Un important maillage d’entreprises
Si plusieurs grandes entreprises font figures de leaders du secteur aéronautique, l’écosystème wallon et hainuyer compte un grand nombre d’acteurs; du plus petit, à l’image de l’entreprise familiale Gräfe, installée à Châtelet et spécialisée dans les pièces de haute précision (cf. portrait); aux très grandes comme la Sonaca. Un maillage constitué par de grands donneurs d’ordres et par un nombre très importants de plus petites structures agissant en sous-traitance. Des entreprises qui, pour la plupart, se retrouvent dans le cluster wallon dédié aux secteurs aéronautique et aérospatial Skywin.
Skywin, fédérer les acteurs
Parmi les pôles de compétitivité initiés par la Wallonie dans la foulée du Plan Marshall, Skywin est celui axé sur le secteur aérospatial. Créé en 2006, il regroupe aujourd’hui près de 150 membres dont 115 entreprises, plusieurs universités et écoles, 10 centres de recherches et 3 centres de formations. La mission principale du pôle est la mise en place et le pilotage de projets cofinancés par la Région wallonne afin de développer les synergies entres les acteurs industriels et académiques, et de développer le secteur en Wallonie.
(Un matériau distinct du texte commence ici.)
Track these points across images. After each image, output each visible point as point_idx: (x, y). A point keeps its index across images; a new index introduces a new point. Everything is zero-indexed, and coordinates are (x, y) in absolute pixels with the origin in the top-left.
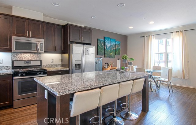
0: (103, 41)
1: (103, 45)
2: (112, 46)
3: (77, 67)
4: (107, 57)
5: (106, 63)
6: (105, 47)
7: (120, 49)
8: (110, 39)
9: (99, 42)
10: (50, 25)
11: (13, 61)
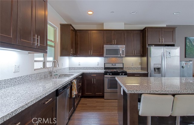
3: (156, 71)
9: (187, 41)
10: (130, 32)
11: (105, 64)
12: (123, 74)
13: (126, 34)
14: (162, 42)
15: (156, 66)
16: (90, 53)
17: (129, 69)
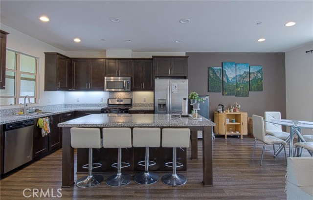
0: (220, 69)
1: (218, 75)
2: (240, 75)
3: (162, 107)
4: (228, 95)
5: (219, 105)
6: (225, 79)
7: (261, 79)
8: (234, 65)
9: (211, 71)
10: (137, 61)
11: (108, 99)
12: (123, 112)
13: (133, 64)
14: (171, 73)
15: (161, 102)
16: (88, 87)
17: (140, 106)
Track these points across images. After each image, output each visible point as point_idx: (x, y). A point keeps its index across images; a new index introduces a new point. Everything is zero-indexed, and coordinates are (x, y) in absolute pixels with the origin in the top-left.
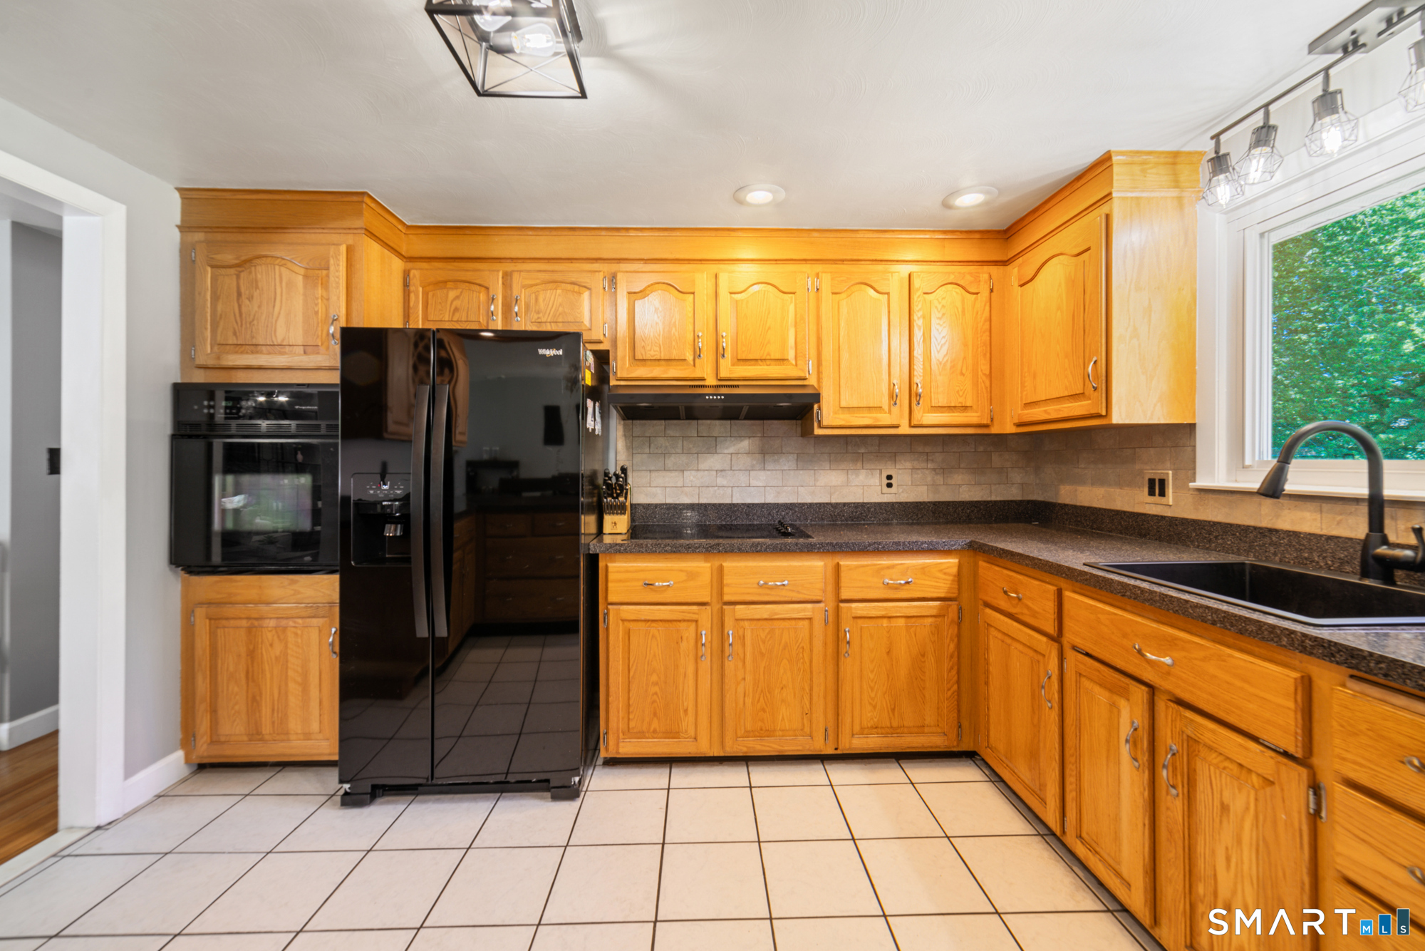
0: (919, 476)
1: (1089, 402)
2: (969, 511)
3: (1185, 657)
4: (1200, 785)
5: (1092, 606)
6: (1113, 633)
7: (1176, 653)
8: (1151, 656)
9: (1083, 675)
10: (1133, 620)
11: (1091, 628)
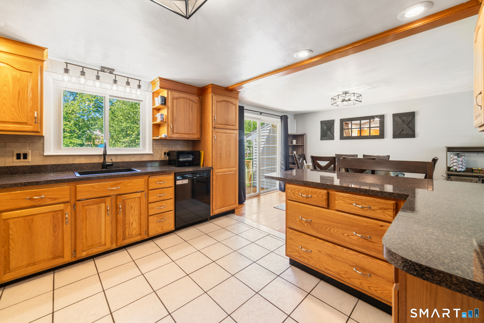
1: (32, 126)
3: (123, 185)
4: (126, 207)
5: (91, 185)
6: (100, 189)
7: (121, 185)
8: (114, 188)
9: (85, 206)
10: (107, 183)
11: (90, 191)
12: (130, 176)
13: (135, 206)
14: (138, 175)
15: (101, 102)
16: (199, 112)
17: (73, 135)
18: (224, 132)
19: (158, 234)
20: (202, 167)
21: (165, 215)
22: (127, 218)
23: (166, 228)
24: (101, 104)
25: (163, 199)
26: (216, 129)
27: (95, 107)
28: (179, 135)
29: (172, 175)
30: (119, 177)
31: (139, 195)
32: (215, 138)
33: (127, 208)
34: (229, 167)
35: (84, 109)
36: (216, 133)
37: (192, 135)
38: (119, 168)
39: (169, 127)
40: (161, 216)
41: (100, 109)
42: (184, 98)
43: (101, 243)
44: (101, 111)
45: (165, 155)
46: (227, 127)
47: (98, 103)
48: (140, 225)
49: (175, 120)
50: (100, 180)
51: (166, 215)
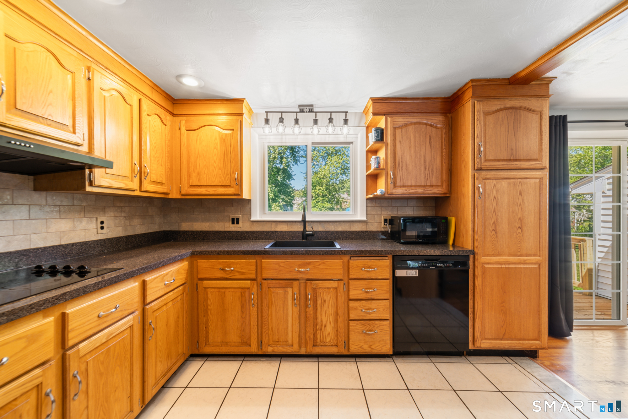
0: (118, 221)
1: (234, 189)
2: (141, 239)
3: (313, 266)
4: (318, 299)
5: (276, 262)
6: (286, 268)
7: (310, 266)
8: (303, 270)
9: (271, 287)
10: (294, 261)
11: (276, 269)
12: (323, 254)
13: (330, 301)
14: (333, 254)
15: (347, 163)
16: (445, 144)
17: (325, 199)
18: (505, 177)
19: (364, 353)
20: (451, 249)
21: (376, 324)
22: (318, 316)
23: (378, 347)
24: (347, 165)
25: (373, 297)
26: (485, 171)
27: (342, 169)
28: (406, 190)
29: (388, 259)
30: (308, 255)
31: (334, 284)
32: (481, 190)
33: (319, 301)
34: (519, 253)
35: (333, 172)
36: (484, 181)
37: (430, 189)
38: (322, 240)
39: (388, 177)
40: (368, 324)
41: (346, 171)
42: (415, 124)
43: (288, 342)
44: (347, 172)
45: (385, 223)
46: (513, 165)
47: (345, 164)
48: (337, 331)
49: (399, 164)
50: (286, 255)
51: (376, 326)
En 2018, ce secteur a représenté un chiffre d’affaires de près de 2 milliards d’euros et 7 500 emplois directs. Des entreprises qui exportent leurs activités à hauteur de 90 %.
L’enjeu de la formation
Si le secteur est particulièrement actif en Belgique, le défi est de permettre à l’activité de se maintenir durablement sur le territoire wallon et hainuyer. Et l’un des paramètres centraux est celui de la main-d’œuvre et donc de la formation. Plusieurs institutions l’ont bien compris et ont développé au fil des ans, des parcours scolaires en adéquation avec les besoins des entreprises. C’est, par exemple, le cas de la Haute Ecole provinciale Condorcet qui propose un bachelier en aéronautique dont les cours sont dispensés à Charleroi. Une formation de 3 ans qui permet à ses diplômés de poursuivre plusieurs orientations: le pilotage d’aéronefs, la construction aéronautique et les techniques d’entretien.
Le Forem, via son centre de compétences WAN, dispense également des formations utiles au secteur dans une multitude de domaines. De la construction à la maintenance jusqu’à la formation du personnel de cabine. Des parcours de formation menés directement via le WAN ou en collaborations avec d’autres organismes ou écoles.
Un enjeu de la formation crucial pour l’avenir du secteur. Car c’est du savoir-faire et de l’expertise des entreprises, des qualités peu délocalisables, que dépend une grande part du futur de l’aéronautique hainuyer.